Procès Kerviel : Daniel Bouton, ancien patron de la SocGen à la barre, une ironie de l’histoire ?

daniel_bouton.jpg Daniel Bouton, ancien président-directeur général de la Soc Gen a qualifié aujourd’hui de « catastrophe » la découverte en janvier 2008 de la « fraude » de l’ancien trader Jérome Kerviel.

Rappelons que Jérome Kerviel est accusé par son employeur d’être responsable des 4,8 milliards d’euros de pertes découvertes en janvier 2008, suite à des prises de positions s’élevant à environ 50 milliards d’euros.

Or, Daniel Bouton n’est pas un inconnu des milieux financiers. Son nom a fait le tour de la place parisienne pour deux dossiers, l’un judiciaire et l’autre réglementaire. Ce qui a fait dire à certains que ce n’était peut-être pas un hasard si l’affaire Kerviel était arrivée sous l’ère Bouton. Avec l’affaire Kerviel, ce sont quand même deux affaires où le contrôle interne d’une grande banque a été pris en défaut, et il y a aussi ce rapport réglementaire sur la bonne gouvernance des entreprises, auquel M. Bouton a donné son nom…

 

– 2002 : Affaire dite du Sentier II.

Un circuit de blanchiment d’argent concentré dans le quartier dit du sentier à Paris permettait permettant à des personnes ou à des commerçants de dissimuler un délit initial comme par exemple une fraude fiscale en échangeant, moyennant une rétribution, des chèques contre de l’argent liquide. La fraude portait sur plusieurs millions d’euros.

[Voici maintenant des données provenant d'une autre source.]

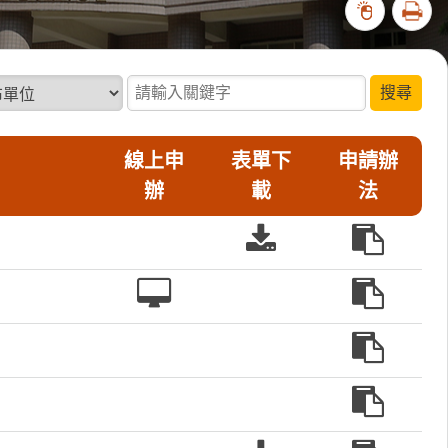
列印
372102
位
請輸入關鍵字
線上申
表單下
申請辦
辦
載
法
表
申
單
請
線
申
下
辦
上
請
載
法
申
申
辦
請
辦
法
申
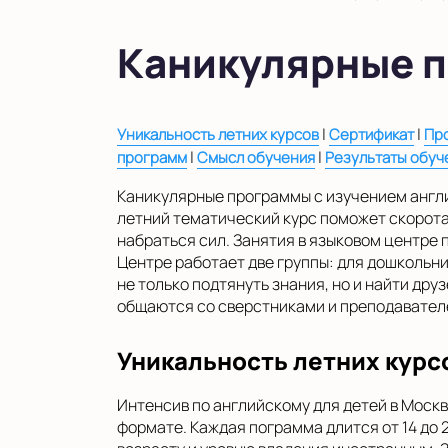
в Московской области
Показать на карте
Каникулярные п
Выбрать другой город
|
|
Уникальность летних курсов
Сертификат
Пр
|
|
программ
Смысл обучения
Результаты обуч
Каникулярные программы с изучением англи
летний тематический курс поможет скоротат
набраться сил. Занятия в языковом центре п
Центре работает две группы: для дошкольни
не только подтянуть знания, но и найти дру
общаются со сверстниками и преподавател
Уникальность летних курс
Интенсив по английскому для детей в Москв
формате. Каждая пограмма длится от 14 до 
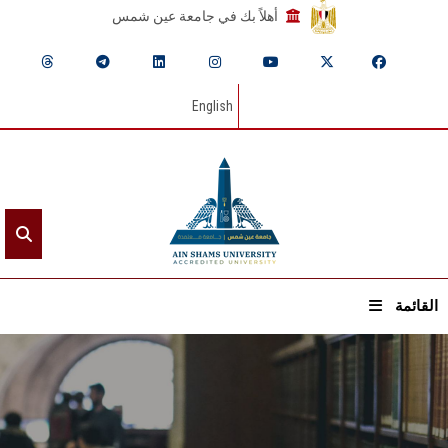
أهلاً بك في جامعة عين شمس
English
القائمة
الرئيسيـة
عن الجامعة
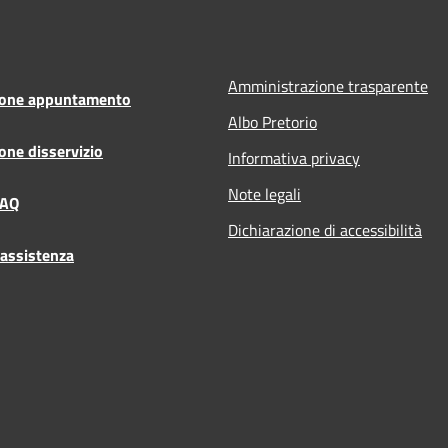
Amministrazione trasparente
ione appuntamento
Albo Pretorio
one disservizio
Informativa privacy
Note legali
FAQ
Dichiarazione di accessibilità
 assistenza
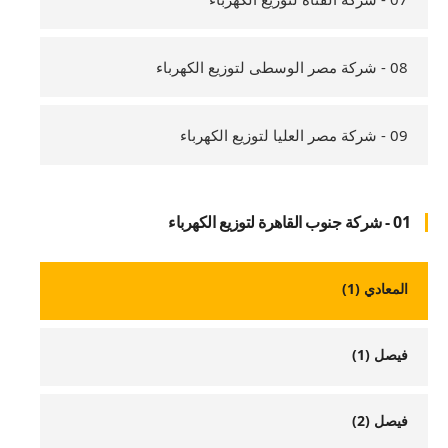
08 - شركة مصر الوسطى لتوزيع الكهرباء
09 - شركة مصر العليا لتوزيع الكهرباء
01 - شركة جنوب القاهرة لتوزيع الكهرباء
المعادي (1)
فيصل (1)
فيصل (2)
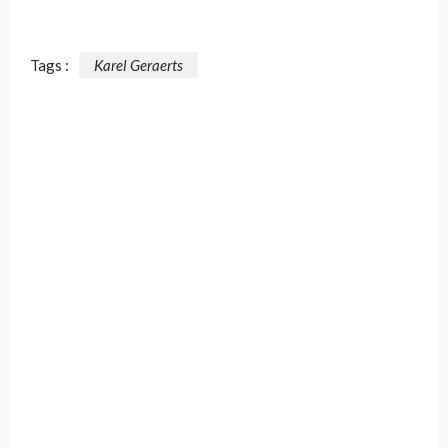
Tags :
Karel Geraerts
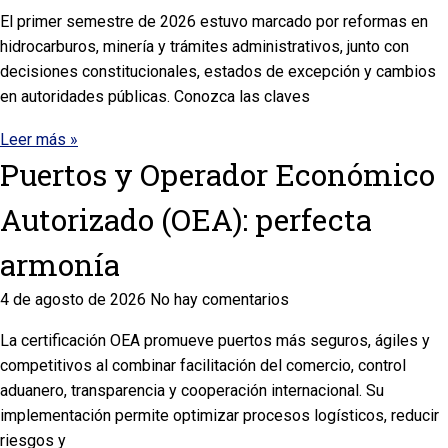
El primer semestre de 2026 estuvo marcado por reformas en
hidrocarburos, minería y trámites administrativos, junto con
decisiones constitucionales, estados de excepción y cambios
en autoridades públicas. Conozca las claves
Leer más »
Puertos y Operador Económico
Autorizado (OEA): perfecta
armonía
4 de agosto de 2026
No hay comentarios
La certificación OEA promueve puertos más seguros, ágiles y
competitivos al combinar facilitación del comercio, control
aduanero, transparencia y cooperación internacional. Su
implementación permite optimizar procesos logísticos, reducir
riesgos y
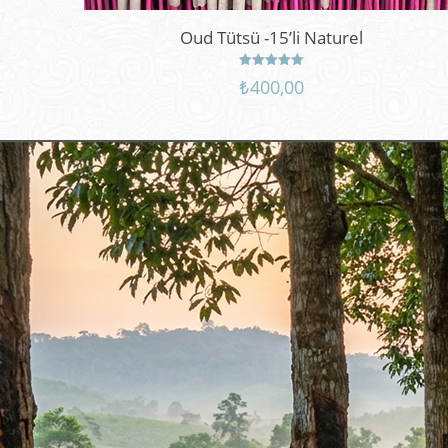
Oud Tütsü -15’li Naturel
5 üzerinden
₺
400,00
5.00
oy aldı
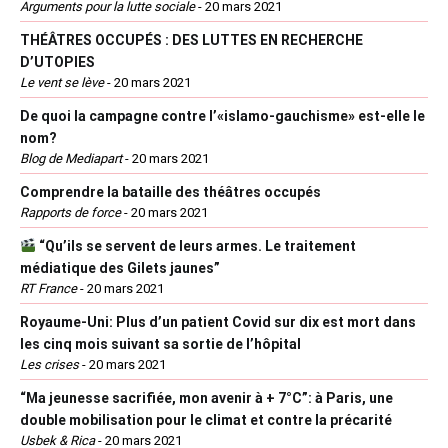
Arguments pour la lutte sociale
-
20 mars 2021
THÉÂTRES OCCUPÉS : DES LUTTES EN RECHERCHE
D’UTOPIES
Le vent se lève
-
20 mars 2021
De quoi la campagne contre l’«islamo-gauchisme» est-elle le
nom?
Blog de Mediapart
-
20 mars 2021
Comprendre la bataille des théâtres occupés
Rapports de force
-
20 mars 2021
“Qu’ils se servent de leurs armes. Le traitement
médiatique des Gilets jaunes”
RT France
-
20 mars 2021
Royaume-Uni: Plus d’un patient Covid sur dix est mort dans
les cinq mois suivant sa sortie de l’hôpital
Les crises
-
20 mars 2021
“Ma jeunesse sacrifiée, mon avenir à + 7°C”: à Paris, une
double mobilisation pour le climat et contre la précarité
Usbek & Rica
-
20 mars 2021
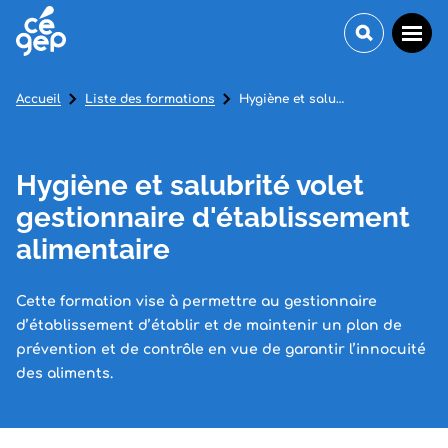
Accueil
Liste des formations
Hygiène et salubrité volet gestionnaire d'établissement alimentaire
Hygiène et salubrité volet
gestionnaire d'établissement
alimentaire
Cette formation vise à permettre au gestionnaire
d’établissement d’établir et de maintenir un plan de
prévention et de contrôle en vue de garantir l’innocuité
des aliments.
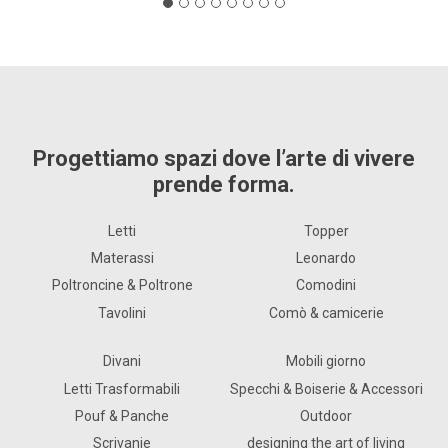
Progettiamo spazi dove l’arte di vivere
prende forma.
Letti
Topper
Materassi
Leonardo
Poltroncine & Poltrone
Comodini
Tavolini
Comò & camicerie
Divani
Mobili giorno
Letti Trasformabili
Specchi & Boiserie & Accessori
Pouf & Panche
Outdoor
Scrivanie
designing the art of living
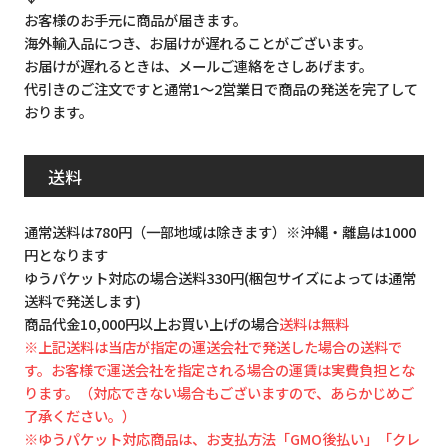
お客様のお手元に商品が届きます。
海外輸入品につき、お届けが遅れることがございます。
お届けが遅れるときは、メールご連絡をさしあげます。
代引きのご注文ですと通常1～2営業日で商品の発送を完了して
おります。
送料
通常送料は780円（一部地域は除きます）※沖縄・離島は1000
円となります
ゆうパケット対応の場合送料330円(梱包サイズによっては通常
送料で発送します)
商品代金10,000円以上お買い上げの場合
送料は無料
※上記送料は当店が指定の運送会社で発送した場合の送料で
す。お客様で運送会社を指定される場合の運賃は実費負担とな
ります。（対応できない場合もございますので、あらかじめご
了承ください。）
※ゆうパケット対応商品は、お支払方法「GMO後払い」「クレ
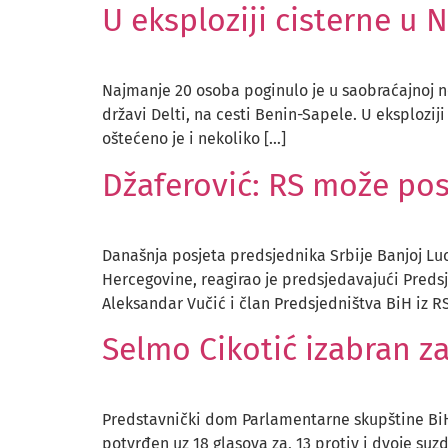
U eksploziji cisterne u 
Najmanje 20 osoba poginulo je u saobraćajnoj nesr
državi Delti, na cesti Benin-Sapele. U eksploziji
oštećeno je i nekoliko […]
Džaferović: RS može post
Današnja posjeta predsjednika Srbije Banjoj Luc
Hercegovine, reagirao je predsjedavajući Predsj
Aleksandar Vučić i član Predsjedništva BiH iz 
Selmo Cikotić izabran za
Predstavnički dom Parlamentarne skupštine BiH 
potvrđen uz 18 glasova za, 13 protiv i dvoje suzd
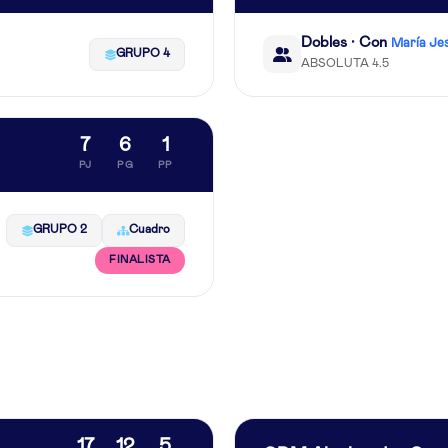
Dobles · Con
María Je
GRUPO 4
ABSOLUTA 4.5
7
6
1
PJ
PG
PP
GRUPO 2
Cuadro
FINALISTA
17
12
5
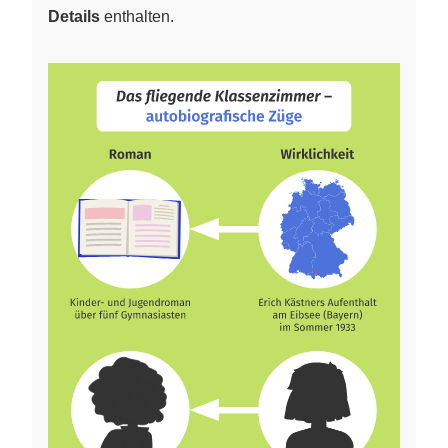
Details
enthalten.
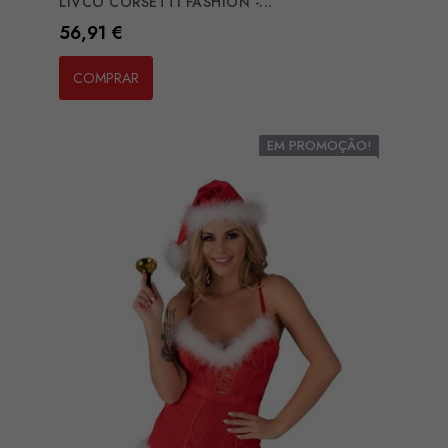
LIVCO CORSETTI FASHION -...
Preço
56,91 €
COMPRAR
EM PROMOÇÃO!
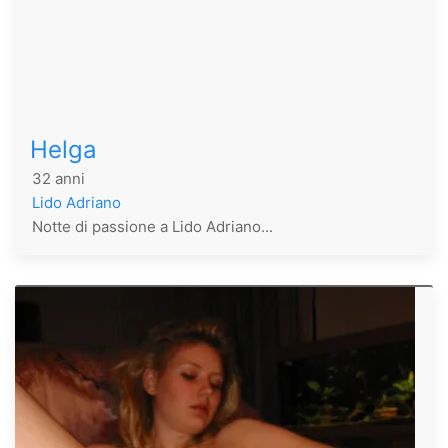
Helga
32 anni
Lido Adriano
Notte di passione a Lido Adriano...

Les chèques étaient encaissés à l’étranger, puis les sommes en espèces correspondantes retrouvaient le chemin de la France. Les chèques étaient ensuite renvoyés aux banques correspondantes en France.

Cette affaire a valu à de nombreuses banques françaises – dont la SocGen – un renvoi devant le tribunal correctionnel pour trafic d’influence, corruption passive, blanchiment aggravé et recel de fonds provenant d’abus de biens sociaux. En décembre 2008, la Société générale et Daniel Bouton sont relaxés par le tribunal correctionnel de Paris.

 

– septembre 2002 : publication du rapport « Pour un meilleur gouvernement des entreprises cotées » dit Rapport Bouton.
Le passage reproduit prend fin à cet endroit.